*** Opening of Data for this task ***
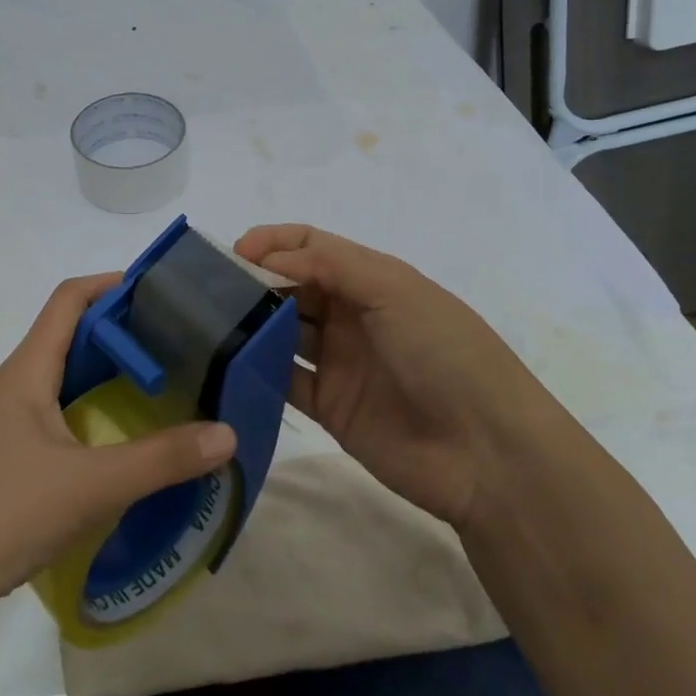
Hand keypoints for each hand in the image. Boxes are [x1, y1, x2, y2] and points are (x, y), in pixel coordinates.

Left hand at [0, 274, 237, 648]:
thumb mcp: (86, 488)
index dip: (111, 284)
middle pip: (66, 344)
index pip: (67, 301)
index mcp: (23, 374)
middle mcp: (6, 393)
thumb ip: (159, 460)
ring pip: (54, 393)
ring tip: (152, 406)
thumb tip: (227, 433)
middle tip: (175, 355)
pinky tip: (106, 467)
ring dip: (100, 390)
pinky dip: (80, 432)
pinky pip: (44, 434)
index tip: (160, 291)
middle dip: (118, 342)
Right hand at [235, 223, 554, 528]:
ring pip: (282, 332)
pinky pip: (284, 380)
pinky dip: (257, 370)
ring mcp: (339, 362)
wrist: (487, 453)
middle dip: (254, 281)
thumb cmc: (443, 352)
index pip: (311, 246)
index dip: (273, 243)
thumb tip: (266, 258)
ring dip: (251, 324)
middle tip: (209, 289)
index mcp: (370, 279)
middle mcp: (351, 315)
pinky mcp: (329, 406)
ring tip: (209, 323)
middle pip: (291, 287)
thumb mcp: (393, 290)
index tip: (233, 253)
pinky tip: (227, 365)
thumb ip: (328, 265)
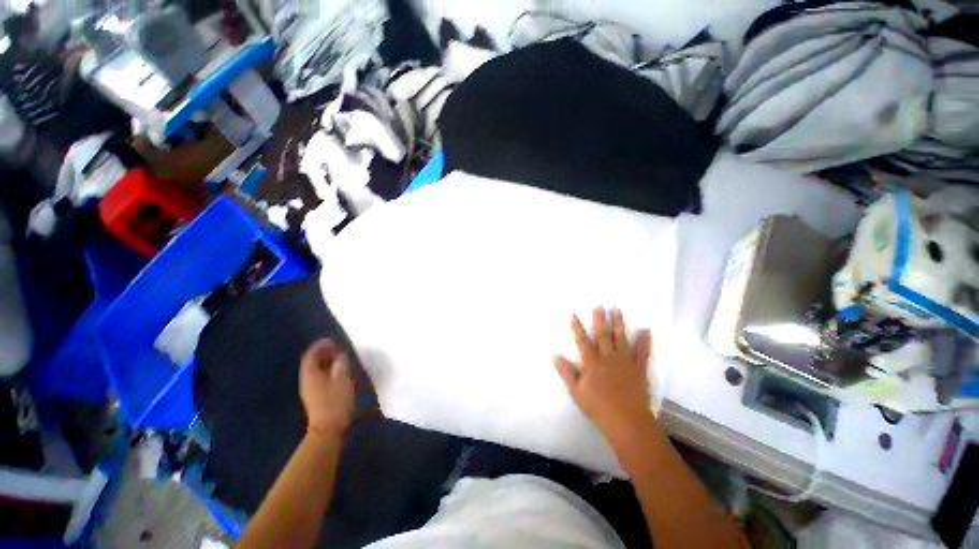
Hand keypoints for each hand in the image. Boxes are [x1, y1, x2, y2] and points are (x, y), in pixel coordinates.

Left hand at [300, 339, 354, 435]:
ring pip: (315, 371)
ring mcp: (310, 390)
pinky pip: (318, 378)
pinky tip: (337, 373)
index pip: (310, 356)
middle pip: (311, 363)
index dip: (319, 346)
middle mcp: (307, 381)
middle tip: (336, 348)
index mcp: (311, 375)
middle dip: (323, 353)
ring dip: (325, 362)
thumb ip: (341, 365)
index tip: (330, 341)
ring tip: (339, 359)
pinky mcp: (315, 397)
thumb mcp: (342, 379)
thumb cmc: (335, 401)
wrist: (328, 428)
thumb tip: (340, 355)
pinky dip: (326, 371)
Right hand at [554, 308, 656, 446]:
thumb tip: (555, 355)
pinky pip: (643, 352)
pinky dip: (644, 341)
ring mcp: (625, 362)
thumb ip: (567, 372)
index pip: (582, 341)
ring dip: (619, 324)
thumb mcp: (577, 392)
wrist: (627, 422)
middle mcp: (608, 358)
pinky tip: (646, 330)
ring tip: (617, 310)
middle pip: (603, 335)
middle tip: (600, 306)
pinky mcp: (639, 368)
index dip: (577, 327)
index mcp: (592, 363)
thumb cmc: (598, 408)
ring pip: (621, 339)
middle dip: (600, 320)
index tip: (573, 315)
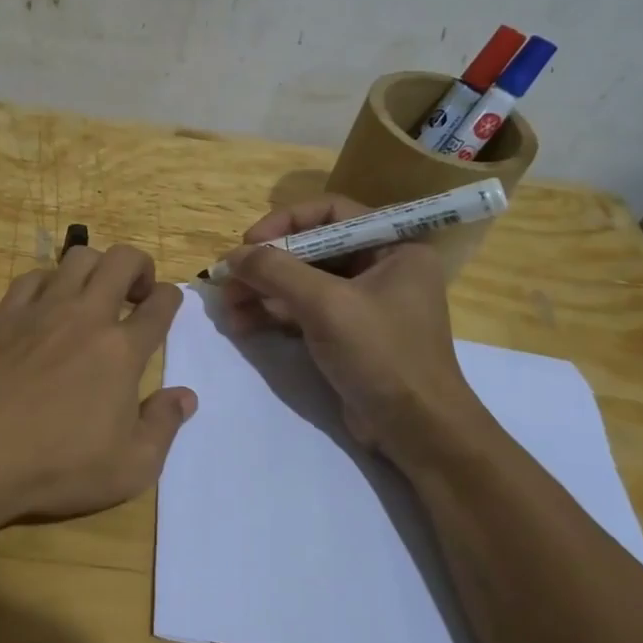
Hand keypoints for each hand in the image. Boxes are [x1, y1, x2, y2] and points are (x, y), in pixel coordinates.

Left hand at [0, 244, 195, 536]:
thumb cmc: (56, 465)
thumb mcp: (129, 468)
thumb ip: (163, 426)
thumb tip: (186, 396)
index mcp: (122, 350)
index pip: (159, 304)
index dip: (171, 298)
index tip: (167, 304)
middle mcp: (86, 317)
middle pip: (121, 260)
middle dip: (140, 265)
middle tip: (137, 292)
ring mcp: (42, 310)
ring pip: (77, 257)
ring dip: (96, 266)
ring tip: (95, 293)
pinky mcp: (5, 315)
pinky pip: (33, 276)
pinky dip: (50, 280)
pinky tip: (48, 304)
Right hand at [220, 197, 491, 460]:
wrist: (415, 430)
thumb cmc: (381, 354)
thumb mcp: (326, 305)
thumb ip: (277, 271)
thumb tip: (233, 255)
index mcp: (393, 247)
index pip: (331, 212)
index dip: (286, 221)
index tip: (250, 241)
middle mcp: (380, 267)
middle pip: (311, 249)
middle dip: (266, 264)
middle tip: (227, 279)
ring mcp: (362, 302)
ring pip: (301, 282)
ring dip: (262, 291)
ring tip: (227, 307)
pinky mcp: (346, 333)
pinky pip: (303, 310)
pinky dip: (272, 314)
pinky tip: (241, 324)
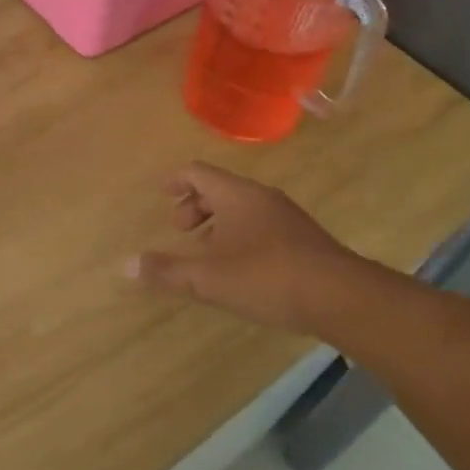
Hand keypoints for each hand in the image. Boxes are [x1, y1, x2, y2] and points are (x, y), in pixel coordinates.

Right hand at [127, 161, 363, 333]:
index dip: (175, 180)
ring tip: (204, 252)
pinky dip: (238, 235)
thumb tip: (127, 265)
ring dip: (217, 223)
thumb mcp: (209, 278)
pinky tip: (238, 268)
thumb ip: (168, 270)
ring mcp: (286, 217)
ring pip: (241, 208)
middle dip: (194, 205)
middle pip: (219, 188)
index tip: (160, 193)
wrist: (342, 297)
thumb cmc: (267, 277)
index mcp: (237, 195)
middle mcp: (261, 198)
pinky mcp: (302, 239)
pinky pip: (259, 224)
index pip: (198, 172)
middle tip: (179, 230)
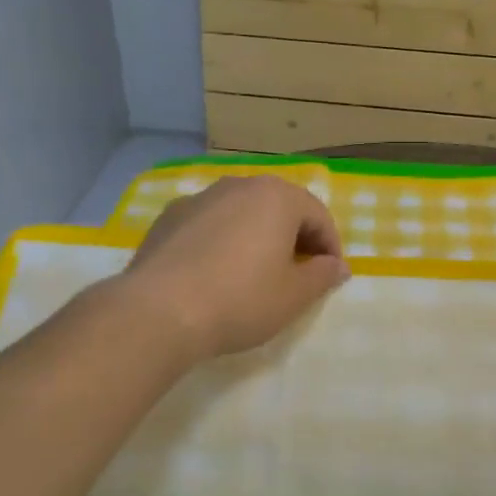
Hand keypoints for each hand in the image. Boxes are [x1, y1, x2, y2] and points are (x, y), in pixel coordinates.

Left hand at [118, 176, 348, 361]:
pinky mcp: (169, 217)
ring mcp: (200, 198)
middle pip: (280, 207)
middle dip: (294, 237)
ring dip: (256, 236)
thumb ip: (323, 276)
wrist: (158, 311)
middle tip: (296, 274)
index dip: (330, 247)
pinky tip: (214, 273)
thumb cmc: (240, 299)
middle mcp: (239, 185)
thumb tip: (337, 266)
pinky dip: (221, 241)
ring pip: (242, 213)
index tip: (329, 277)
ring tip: (254, 273)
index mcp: (277, 196)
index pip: (318, 215)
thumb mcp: (294, 296)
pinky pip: (209, 224)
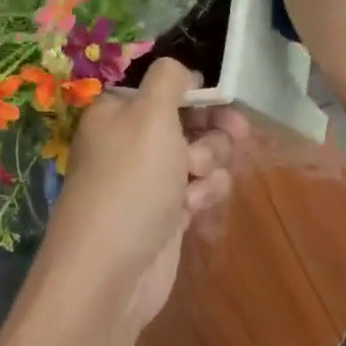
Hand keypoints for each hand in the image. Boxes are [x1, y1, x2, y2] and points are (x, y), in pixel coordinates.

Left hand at [41, 59, 248, 331]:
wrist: (111, 273)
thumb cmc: (131, 183)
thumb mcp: (150, 114)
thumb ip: (169, 79)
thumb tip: (181, 72)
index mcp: (119, 111)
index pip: (165, 86)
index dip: (196, 90)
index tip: (222, 97)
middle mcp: (132, 141)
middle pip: (190, 118)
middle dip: (212, 129)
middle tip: (234, 134)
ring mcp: (150, 178)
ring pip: (202, 153)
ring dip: (210, 163)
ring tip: (196, 181)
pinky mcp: (168, 212)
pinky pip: (200, 188)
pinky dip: (204, 194)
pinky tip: (194, 209)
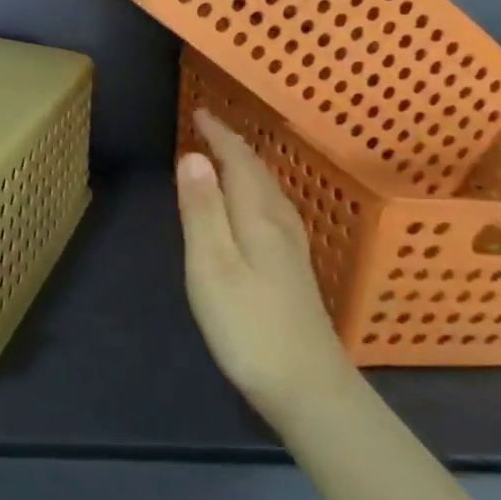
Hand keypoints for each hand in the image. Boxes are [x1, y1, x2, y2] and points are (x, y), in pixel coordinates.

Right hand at [177, 107, 353, 418]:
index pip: (239, 162)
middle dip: (234, 146)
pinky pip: (274, 211)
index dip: (220, 135)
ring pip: (271, 192)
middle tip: (210, 129)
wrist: (308, 387)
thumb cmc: (248, 326)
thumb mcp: (211, 265)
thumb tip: (193, 156)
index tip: (200, 112)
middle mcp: (280, 225)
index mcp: (258, 218)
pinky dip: (257, 193)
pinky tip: (255, 210)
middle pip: (259, 173)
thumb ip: (201, 210)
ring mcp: (293, 249)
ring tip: (227, 158)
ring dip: (248, 168)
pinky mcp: (295, 271)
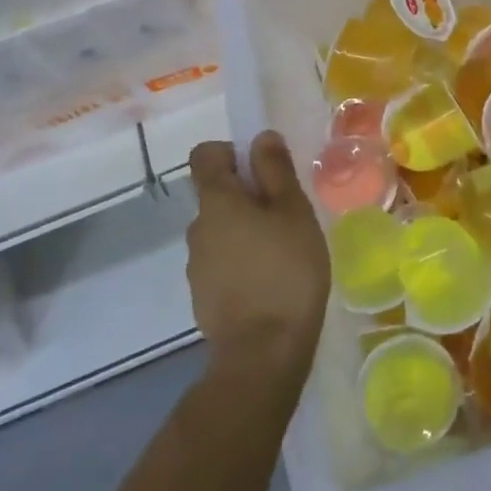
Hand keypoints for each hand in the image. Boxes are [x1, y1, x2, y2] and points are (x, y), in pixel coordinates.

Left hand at [186, 132, 330, 382]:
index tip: (263, 170)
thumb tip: (261, 137)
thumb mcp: (293, 212)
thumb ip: (275, 171)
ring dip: (245, 231)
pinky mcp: (204, 296)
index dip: (232, 152)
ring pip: (221, 230)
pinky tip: (270, 281)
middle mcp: (197, 227)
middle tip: (287, 215)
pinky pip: (222, 262)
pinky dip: (242, 261)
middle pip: (217, 194)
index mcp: (216, 201)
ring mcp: (197, 265)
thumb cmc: (285, 270)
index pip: (205, 155)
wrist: (263, 353)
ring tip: (283, 251)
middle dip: (247, 196)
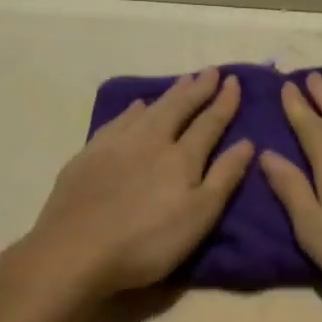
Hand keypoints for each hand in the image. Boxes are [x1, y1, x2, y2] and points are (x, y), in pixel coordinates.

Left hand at [21, 68, 253, 296]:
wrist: (75, 250)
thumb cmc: (147, 243)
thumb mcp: (198, 217)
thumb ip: (223, 178)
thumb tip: (247, 143)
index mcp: (181, 158)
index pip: (209, 123)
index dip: (224, 102)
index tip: (234, 81)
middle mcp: (151, 141)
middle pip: (178, 108)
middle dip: (197, 89)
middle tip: (211, 71)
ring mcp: (116, 144)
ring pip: (148, 109)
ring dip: (168, 94)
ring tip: (182, 80)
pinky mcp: (89, 154)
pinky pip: (118, 121)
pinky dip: (132, 110)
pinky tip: (135, 107)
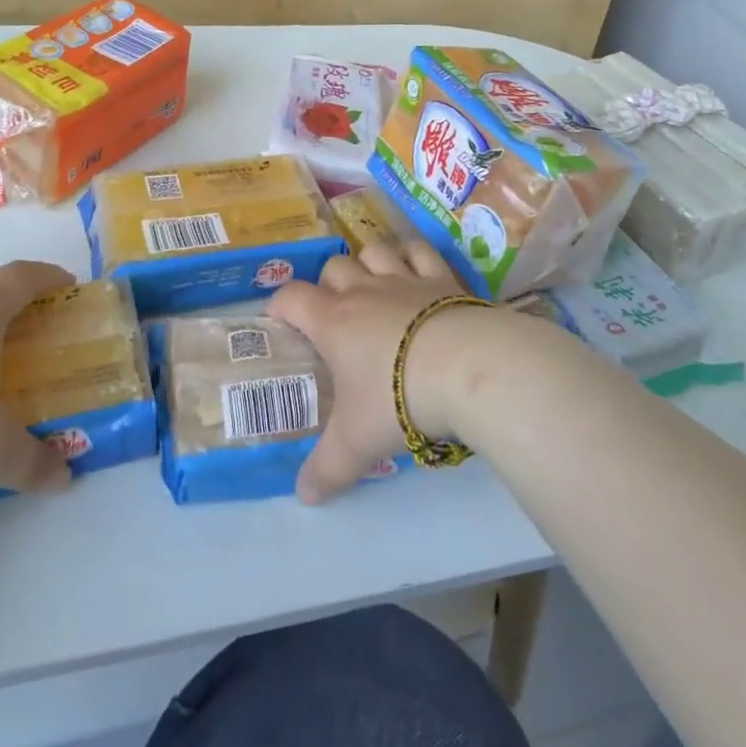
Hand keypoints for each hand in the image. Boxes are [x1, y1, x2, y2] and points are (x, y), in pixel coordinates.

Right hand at [269, 240, 512, 504]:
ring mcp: (404, 278)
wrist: (467, 369)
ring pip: (373, 251)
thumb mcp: (356, 444)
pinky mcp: (442, 277)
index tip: (280, 322)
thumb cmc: (399, 399)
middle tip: (335, 316)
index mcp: (333, 321)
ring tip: (374, 287)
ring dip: (368, 264)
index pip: (290, 297)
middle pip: (333, 267)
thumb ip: (327, 470)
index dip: (279, 305)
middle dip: (328, 284)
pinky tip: (416, 270)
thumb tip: (304, 497)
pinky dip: (413, 254)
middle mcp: (364, 291)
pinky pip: (420, 250)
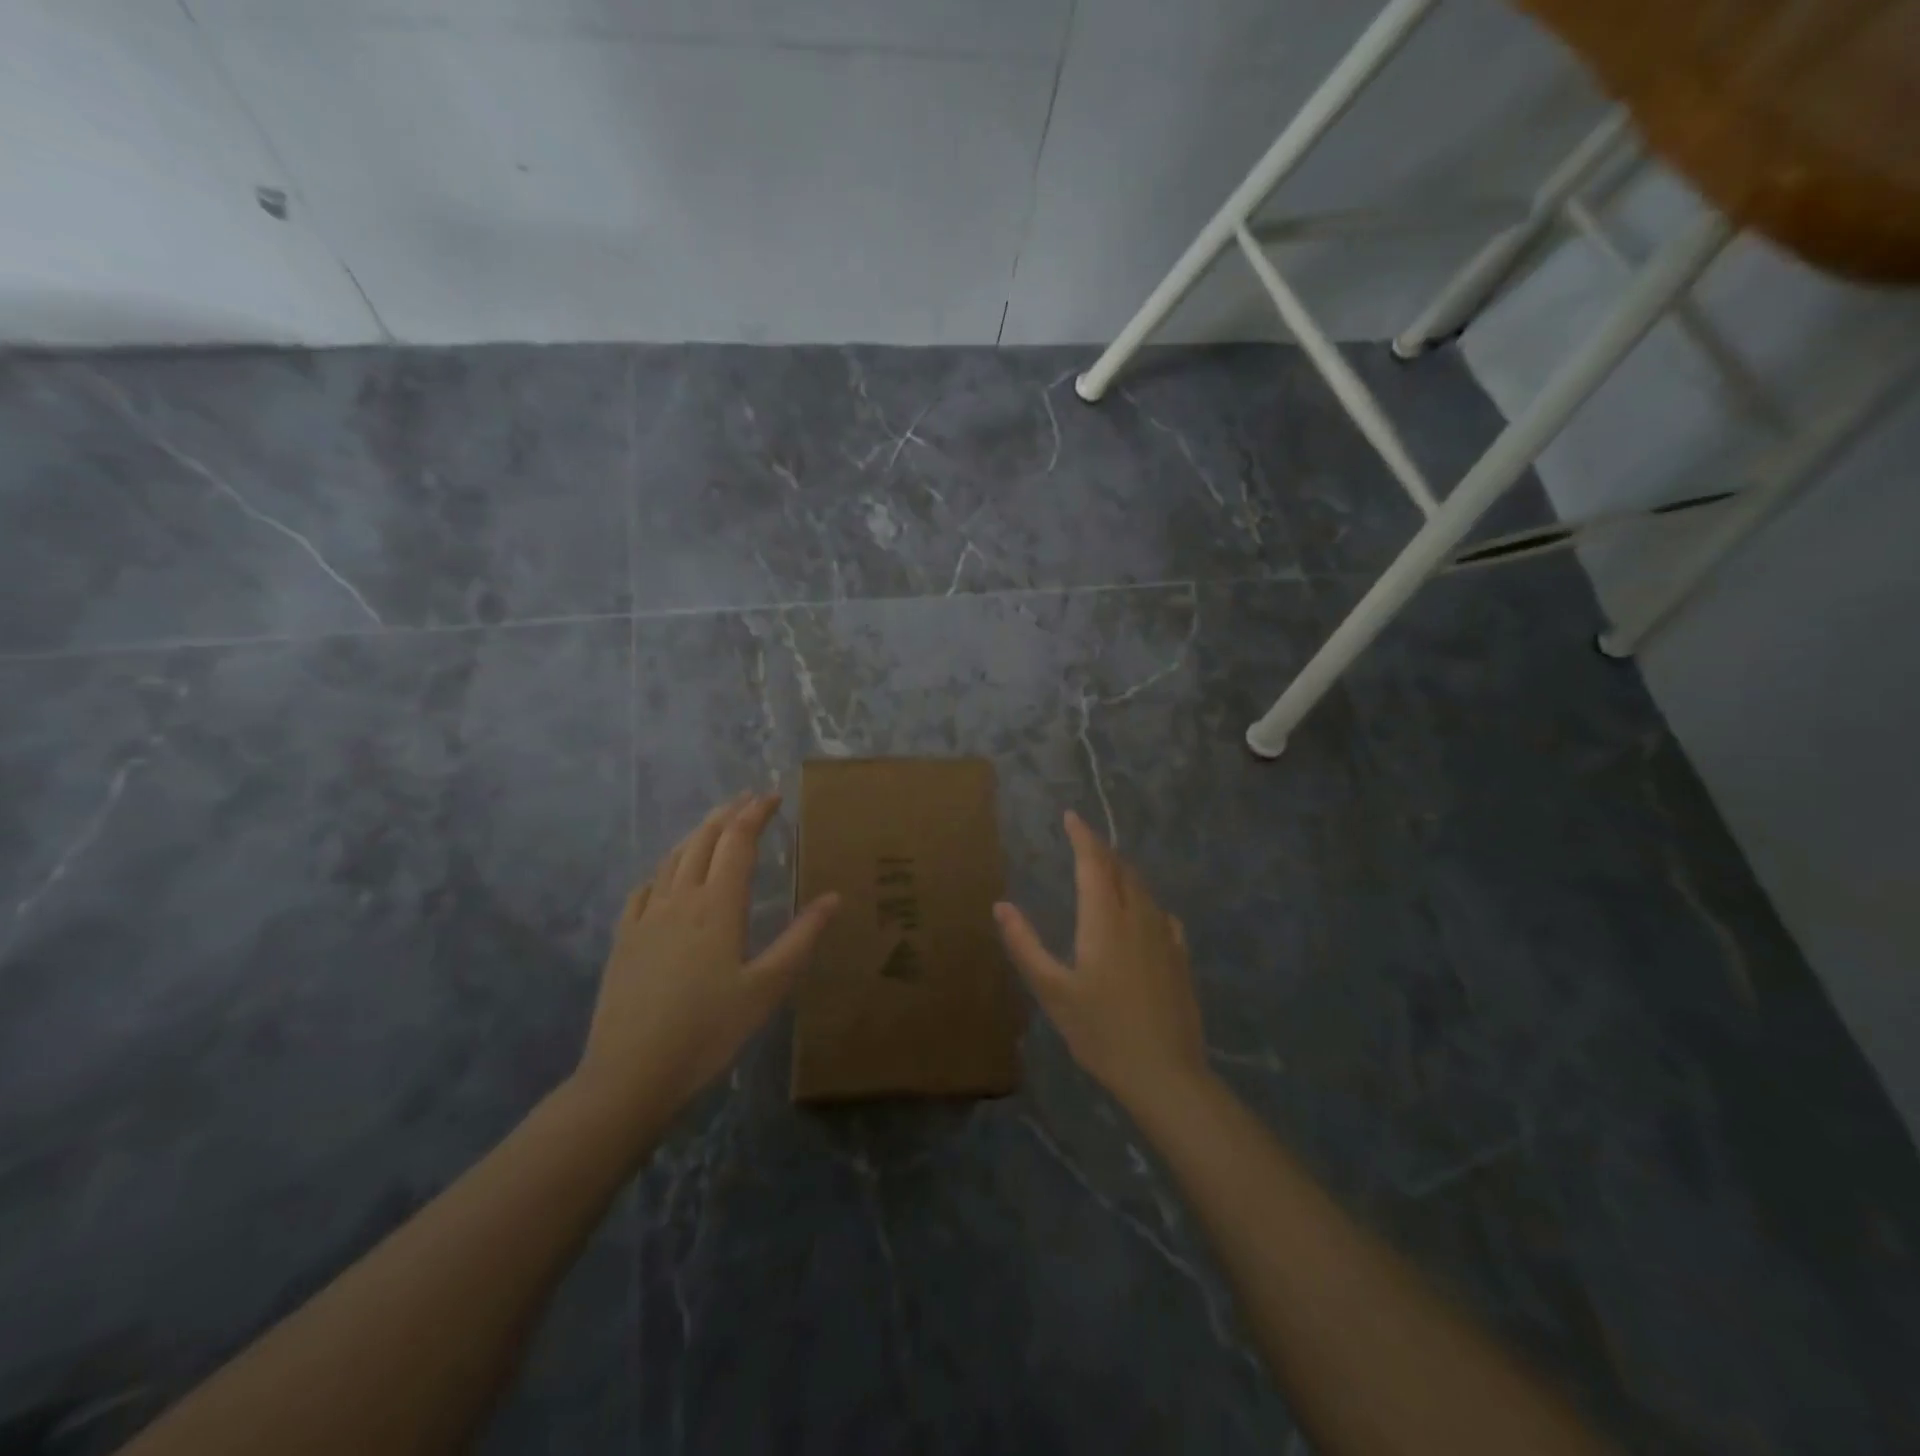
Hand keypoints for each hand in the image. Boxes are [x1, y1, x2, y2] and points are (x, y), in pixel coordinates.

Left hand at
*** Close of Data for this task ***
# Your instructions
Pictures aside, return exactly the lines from the data above, starting at the line that has "pinky tip: (238, 268)" and ending at the line that has "middle dip: (294, 237)", both included.

# The answer
pinky tip: (238, 268)
thumb ip: (168, 270)
ring mcp: (286, 217)
ring pip: (241, 208)
middle dip: (194, 205)
middle pip: (219, 188)
index tip: (160, 193)
wrist: (342, 297)
thumb cmc: (267, 277)
index mcp: (237, 195)
middle mcp: (261, 198)
pinky mcp: (302, 239)
pinky pip: (259, 224)
index pip: (198, 172)
middle tip: (179, 230)
Hand keypoints for each hand in the image. Boxes are [x1, y1, x2, y2] and points are (x, y), in pixel coordinates.

Left hand at [118, 176, 348, 361]:
pinky mcp: (169, 217)
ring mcp: (200, 198)
middle pip: (280, 207)
middle dip: (294, 237)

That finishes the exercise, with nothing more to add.